| EXERCISE OBJECTIVE |
Look through the entries and report how many lines include the word "energía". Give the number alone.
- - -
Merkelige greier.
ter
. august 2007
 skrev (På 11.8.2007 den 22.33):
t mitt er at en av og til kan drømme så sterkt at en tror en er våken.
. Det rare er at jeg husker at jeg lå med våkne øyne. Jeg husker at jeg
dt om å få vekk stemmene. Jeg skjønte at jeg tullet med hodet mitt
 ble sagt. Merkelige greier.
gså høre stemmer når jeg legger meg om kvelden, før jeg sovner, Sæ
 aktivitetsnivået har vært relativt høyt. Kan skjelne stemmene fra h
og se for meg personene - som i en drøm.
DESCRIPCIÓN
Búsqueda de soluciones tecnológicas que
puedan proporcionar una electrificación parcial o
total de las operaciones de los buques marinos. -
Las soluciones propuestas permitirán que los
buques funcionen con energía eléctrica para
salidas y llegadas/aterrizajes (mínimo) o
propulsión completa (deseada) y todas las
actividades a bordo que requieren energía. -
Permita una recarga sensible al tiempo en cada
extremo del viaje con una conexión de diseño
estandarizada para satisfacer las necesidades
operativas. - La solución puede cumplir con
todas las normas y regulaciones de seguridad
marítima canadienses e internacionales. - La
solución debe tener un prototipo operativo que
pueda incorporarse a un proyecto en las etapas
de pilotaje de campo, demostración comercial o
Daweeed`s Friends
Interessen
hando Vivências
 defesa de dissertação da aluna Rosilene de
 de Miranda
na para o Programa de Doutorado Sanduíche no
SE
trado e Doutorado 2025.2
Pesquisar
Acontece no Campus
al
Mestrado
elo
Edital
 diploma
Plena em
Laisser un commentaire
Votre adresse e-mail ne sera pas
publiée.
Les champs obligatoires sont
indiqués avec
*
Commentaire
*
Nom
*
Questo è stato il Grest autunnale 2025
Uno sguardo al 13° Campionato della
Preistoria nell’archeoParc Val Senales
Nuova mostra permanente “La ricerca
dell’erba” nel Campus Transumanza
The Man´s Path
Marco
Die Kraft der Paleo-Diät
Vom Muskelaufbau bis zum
- - -
| RESPONSE AREA |
2